High rate of durable responses with pembrolizumab + cCRT

At the time of the analysis, 38.4% of the 112 patients in cohort A had completed their treatment and therapy was ongoing in 1.8%. As such, 59.8% had discontinued their therapy, mainly as a result of adverse events (36.6%) and disease progression (12.5%). In cohort B (N=101), the treatment was complete in 23.8% and ongoing in 40.6%. Also in this cohort the main reasons for treatment discontinuation (35.6% in total) consisted of toxicity (16.8%) and disease progression (10.9%). The primary efficacy population of cohort B included 61 patients in total.

The ORR reported in this updated analysis was very similar between both cohorts at 69.6% in cohort A and 70.5% in cohort B. In both cohorts, the median duration of response was not yet reached, with the majority of patients having a response duration of ≥12 months (82.2% in cohort A, 72.1% in cohort B). No difference in ORR was seen between patients with a PD-L1 tumor proportion score (TPS) of <1 and ≥1 in both cohorts. In cohort A, the ORR was also similar in patients with a squamous and non-squamous histology. The median progression-free survival was not yet reached in the two cohorts. At 12 months, respectively 67.7% and 65.2% of cohort A and B patients were alive and free of progression. The overall survival rates were 81.2% in cohort A and 88.0% in cohort B.

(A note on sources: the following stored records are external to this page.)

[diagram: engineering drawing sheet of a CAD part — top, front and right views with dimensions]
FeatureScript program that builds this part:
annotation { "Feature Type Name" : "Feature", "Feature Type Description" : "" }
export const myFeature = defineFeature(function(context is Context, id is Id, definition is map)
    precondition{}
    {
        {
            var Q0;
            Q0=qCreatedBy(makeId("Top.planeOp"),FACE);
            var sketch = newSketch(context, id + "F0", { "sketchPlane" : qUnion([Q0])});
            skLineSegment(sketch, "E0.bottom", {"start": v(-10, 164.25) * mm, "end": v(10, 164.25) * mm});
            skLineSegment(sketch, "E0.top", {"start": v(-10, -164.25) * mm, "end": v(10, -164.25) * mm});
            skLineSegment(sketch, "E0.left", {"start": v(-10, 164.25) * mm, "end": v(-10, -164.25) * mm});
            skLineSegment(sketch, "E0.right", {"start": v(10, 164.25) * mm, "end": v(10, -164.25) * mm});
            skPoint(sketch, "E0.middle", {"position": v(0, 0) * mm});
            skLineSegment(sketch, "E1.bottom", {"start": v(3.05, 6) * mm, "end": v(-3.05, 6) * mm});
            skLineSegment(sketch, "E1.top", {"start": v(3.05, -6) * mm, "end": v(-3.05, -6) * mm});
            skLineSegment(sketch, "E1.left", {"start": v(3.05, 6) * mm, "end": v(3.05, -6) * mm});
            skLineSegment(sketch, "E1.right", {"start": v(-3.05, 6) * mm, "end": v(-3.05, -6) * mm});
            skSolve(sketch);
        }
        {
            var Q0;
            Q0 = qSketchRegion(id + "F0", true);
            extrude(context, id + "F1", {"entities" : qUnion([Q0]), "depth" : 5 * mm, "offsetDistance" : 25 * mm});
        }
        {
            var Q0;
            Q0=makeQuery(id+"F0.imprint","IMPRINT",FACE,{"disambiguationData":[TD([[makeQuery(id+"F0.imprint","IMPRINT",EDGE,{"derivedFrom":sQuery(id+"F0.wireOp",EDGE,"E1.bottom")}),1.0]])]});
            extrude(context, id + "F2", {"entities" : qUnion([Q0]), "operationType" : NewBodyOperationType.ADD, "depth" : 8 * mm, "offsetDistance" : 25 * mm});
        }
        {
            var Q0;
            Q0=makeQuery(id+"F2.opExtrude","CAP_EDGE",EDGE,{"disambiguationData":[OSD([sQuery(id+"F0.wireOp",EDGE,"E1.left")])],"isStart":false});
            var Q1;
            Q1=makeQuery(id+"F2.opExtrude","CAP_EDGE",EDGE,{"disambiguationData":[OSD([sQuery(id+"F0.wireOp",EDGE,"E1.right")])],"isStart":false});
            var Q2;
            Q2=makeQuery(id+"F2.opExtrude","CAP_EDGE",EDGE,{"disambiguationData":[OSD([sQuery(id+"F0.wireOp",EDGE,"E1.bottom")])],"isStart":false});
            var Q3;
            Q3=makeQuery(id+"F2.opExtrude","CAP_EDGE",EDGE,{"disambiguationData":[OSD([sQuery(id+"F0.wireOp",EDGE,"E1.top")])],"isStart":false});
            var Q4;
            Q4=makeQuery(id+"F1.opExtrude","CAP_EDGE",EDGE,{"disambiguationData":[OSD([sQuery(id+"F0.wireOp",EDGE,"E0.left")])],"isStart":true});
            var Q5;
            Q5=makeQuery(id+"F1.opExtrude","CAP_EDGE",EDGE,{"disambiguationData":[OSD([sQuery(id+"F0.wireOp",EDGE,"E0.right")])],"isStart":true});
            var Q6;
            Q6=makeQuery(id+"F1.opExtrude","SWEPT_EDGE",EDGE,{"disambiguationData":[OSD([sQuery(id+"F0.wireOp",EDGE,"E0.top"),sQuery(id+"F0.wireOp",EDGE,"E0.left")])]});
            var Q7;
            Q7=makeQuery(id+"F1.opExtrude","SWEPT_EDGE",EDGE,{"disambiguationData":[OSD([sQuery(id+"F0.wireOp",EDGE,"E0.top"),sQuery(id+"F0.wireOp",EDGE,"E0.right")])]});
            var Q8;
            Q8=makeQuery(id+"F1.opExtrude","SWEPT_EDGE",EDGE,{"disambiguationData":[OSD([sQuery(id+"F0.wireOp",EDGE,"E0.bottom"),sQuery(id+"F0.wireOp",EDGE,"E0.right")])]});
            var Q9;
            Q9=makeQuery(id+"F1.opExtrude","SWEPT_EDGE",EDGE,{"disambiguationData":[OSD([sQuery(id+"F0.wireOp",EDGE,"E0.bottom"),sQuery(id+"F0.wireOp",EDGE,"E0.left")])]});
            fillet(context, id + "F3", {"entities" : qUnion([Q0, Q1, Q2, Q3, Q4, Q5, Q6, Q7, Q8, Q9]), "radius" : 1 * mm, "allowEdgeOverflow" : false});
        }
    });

The incidence of grade ≥3 pneumonitis was reported at 8% in cohort A and 7.9% in cohort B. Overall, grade 3-5 adverse events (AEs) were seen in 64.3% of patients treated with paclitaxel-carboplatin chemotherapy as compared to 46.5% in cohort B patients who received pemetrexed-cisplatin. Als the incidence of immune-mediated AEs was higher in cohort A compared to cohort B at 52.7% and 35.6%, respectively (grade 3-5: 16.1% vs. 9.9%).

Conclusions

In this updated analysis of Keynote-799, pembrolizumab plus cCRT continues to show promising antitumor activity in patients with unresectable, locally advanced, stage III NSCLC, regardless of PD-L1 TPS and tumor histology. The regimen induced an ORR of 70%, with an estimated response duration of more than 12 months in most patients. At 1 year, 80% of patients was still alive. The observed toxicity profile was consistent with established toxicity profiles of cCRT for stage III NSCLC and pembrolizumab monotherapy. The 8% incidence of grade ≥3 pneumonitis is within the expected range for immunotherapy combined with cCRT.

Reference

M. Reck, et al. Pembrolizumab Plus Platinum Chemotherapy and Radiotherapy in Unresectable, Locally Advanced, Stage III NSCLC: KEYNOTE 799. Presented at WCLC 2020; Abstract OA02.04.